Your organization has a unique company culture. And it exists either by design, or by default. But what many employers and managers fail to appreciate is how much culture matters.
Excerpt From: Accuchex Blog
Author: Leslie Ruhland
Assuming that you are one of those business leaders who actually understand and appreciate the value and importance of your company's culture, are you happy with it?
According to eighty percent of respondents in a recent survey, their company cultures must evolve quickly in order to see successful growth and if they hope to retain their quality employees in the process.
What Company Culture?
Because of the subjective and intangible nature of culture, it can be hard to explain and hard to grasp mentally. But culture in an organization is real and it influences everything in that organization.
Entrepreneur.com has defined company culture as “a blend of the values, beliefs, taboos, symbols, rituals and myths all companies develop over time.”
Another way of framing it is: company culture is the personality of a company, particularly from an employee's perspective. To "visualize" culture in a business, it helps to think of its ingredients, which include a company’s mission, values, and work environment. Whether it’s intentionally shaped and fostered or has simply grown organically, the culture determines a company’s personality.
Company Culture and Hiring
Authors James Collins and Jerry Porras analyzed 18 U.S. companies with over 50 years of consistent high performance in their book Built to Last. They found that one of the major common traits these companies shared was an emphasis on hiring, developing and managing employees based on clearly defined values and principles.
According to the CEO of Accountants One,
"A great hire is not just talent that fulfills the job description.
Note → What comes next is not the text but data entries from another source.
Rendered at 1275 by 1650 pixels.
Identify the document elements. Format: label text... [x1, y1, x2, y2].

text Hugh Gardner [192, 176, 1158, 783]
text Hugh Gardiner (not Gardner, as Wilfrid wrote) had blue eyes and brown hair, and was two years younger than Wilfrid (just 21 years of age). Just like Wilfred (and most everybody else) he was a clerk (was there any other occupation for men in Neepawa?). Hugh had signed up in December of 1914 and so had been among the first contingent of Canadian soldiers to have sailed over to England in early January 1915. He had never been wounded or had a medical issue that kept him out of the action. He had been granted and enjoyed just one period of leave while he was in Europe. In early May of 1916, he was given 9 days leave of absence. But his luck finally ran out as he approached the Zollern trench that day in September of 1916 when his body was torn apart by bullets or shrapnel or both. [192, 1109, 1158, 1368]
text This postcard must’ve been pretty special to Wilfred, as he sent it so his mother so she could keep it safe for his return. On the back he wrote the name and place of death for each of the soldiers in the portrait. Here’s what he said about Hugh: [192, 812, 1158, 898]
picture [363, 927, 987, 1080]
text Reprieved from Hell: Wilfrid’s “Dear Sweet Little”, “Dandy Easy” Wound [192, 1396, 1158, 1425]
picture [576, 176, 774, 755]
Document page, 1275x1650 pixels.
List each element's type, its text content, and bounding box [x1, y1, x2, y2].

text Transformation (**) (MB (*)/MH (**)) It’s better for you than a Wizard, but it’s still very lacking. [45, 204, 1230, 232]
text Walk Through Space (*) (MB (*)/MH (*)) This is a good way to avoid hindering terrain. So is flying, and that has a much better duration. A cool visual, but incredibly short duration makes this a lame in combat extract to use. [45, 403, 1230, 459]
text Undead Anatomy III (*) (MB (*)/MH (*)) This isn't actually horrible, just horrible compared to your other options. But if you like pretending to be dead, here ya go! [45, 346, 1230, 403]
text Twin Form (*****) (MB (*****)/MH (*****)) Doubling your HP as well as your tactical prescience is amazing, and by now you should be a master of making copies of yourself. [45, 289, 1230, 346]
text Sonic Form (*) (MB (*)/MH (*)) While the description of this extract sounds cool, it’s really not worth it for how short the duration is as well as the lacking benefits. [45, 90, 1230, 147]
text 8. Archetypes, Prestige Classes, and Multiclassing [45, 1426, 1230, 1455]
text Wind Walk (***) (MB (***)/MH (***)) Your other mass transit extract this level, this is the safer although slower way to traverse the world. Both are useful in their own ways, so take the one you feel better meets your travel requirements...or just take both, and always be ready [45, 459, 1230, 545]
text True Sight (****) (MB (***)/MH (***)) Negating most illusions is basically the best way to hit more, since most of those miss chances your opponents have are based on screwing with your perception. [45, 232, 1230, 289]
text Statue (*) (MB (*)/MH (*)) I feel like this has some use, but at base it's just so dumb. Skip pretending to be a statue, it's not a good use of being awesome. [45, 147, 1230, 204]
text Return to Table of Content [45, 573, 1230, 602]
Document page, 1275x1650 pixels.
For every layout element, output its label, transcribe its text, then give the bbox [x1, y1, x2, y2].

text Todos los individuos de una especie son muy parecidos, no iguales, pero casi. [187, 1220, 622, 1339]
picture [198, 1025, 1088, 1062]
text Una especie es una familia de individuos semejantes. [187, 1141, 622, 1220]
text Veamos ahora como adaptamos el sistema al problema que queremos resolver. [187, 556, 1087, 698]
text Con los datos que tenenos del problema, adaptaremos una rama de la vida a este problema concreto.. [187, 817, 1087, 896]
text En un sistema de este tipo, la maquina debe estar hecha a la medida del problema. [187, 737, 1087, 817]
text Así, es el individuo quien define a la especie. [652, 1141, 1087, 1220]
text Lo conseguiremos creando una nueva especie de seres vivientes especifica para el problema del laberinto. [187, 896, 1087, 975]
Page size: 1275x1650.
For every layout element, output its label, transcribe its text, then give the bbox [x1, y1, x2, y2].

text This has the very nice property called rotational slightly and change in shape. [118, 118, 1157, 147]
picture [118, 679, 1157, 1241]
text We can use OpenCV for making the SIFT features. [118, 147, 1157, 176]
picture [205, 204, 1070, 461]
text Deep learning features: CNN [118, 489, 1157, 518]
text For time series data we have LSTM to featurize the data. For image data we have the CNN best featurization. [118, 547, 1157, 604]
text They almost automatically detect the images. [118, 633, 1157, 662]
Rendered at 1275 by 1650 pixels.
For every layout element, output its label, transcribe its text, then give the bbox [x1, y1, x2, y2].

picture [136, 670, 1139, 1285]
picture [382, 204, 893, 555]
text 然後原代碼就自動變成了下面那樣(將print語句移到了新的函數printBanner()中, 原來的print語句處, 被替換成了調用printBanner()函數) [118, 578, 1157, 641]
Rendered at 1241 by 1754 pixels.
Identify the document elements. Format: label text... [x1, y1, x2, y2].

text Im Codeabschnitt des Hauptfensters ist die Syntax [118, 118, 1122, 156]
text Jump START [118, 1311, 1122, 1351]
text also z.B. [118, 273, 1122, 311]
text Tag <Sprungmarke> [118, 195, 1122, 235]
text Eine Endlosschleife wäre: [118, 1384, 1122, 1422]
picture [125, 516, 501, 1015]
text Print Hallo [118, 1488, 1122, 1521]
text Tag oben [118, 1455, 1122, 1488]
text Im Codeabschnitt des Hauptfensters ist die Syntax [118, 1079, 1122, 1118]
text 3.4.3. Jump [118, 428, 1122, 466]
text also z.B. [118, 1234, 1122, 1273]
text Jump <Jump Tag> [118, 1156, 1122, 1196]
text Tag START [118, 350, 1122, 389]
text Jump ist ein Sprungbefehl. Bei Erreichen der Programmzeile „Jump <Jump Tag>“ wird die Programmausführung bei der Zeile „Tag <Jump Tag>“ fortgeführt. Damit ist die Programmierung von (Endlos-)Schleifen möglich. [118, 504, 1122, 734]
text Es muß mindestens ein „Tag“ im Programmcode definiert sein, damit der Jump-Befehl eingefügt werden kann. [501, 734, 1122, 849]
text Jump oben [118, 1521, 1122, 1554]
A great hire is 75% Culture and 25% technical skills. That’s because hiring a person who mirrors your company’s culture is more apt to be a long-term, happy, and contributing performer. After all, you can train technical skills, but you can’t teach a person to fit into an organization."
And there is plenty of statistical and anecdotal evidence to back this up. The point is that when it comes to hiring - and employee retention - culture matters.
The Society of Human Resource Management (SHRM) website states that,
"The central role that HR plays in helping an organization capitalize on its culture is in hiring. HR has the opportunity to select people who fit the way the organization operates. Traditionally, hiring focuses primarily on an applicant's skills, but when a hire's personality also fits with the organization's culture, the employee will be more likely to deliver superior performance. On the other hand, ill-fitting hires and subsequent rapid departures cost approximately 50 percent to 150 percent of the position's annual salary. Unfortunately, nearly one in three newly hired employees' leaves voluntarily or involuntarily within a year of hiring, and this number has been increasing steadily in recent years."
The employment environment is decidedly in the job seeker's favor right now and, although salary and benefits are still significant factors for determining a candidate's decision, a prospective company's culture has become a more important consideration. This is especially true among Millennials.
And this matters since, according to the U.S. Bureau of Labor Statistics, Millennials will make up about 75 percent of the workforce by the year 2030.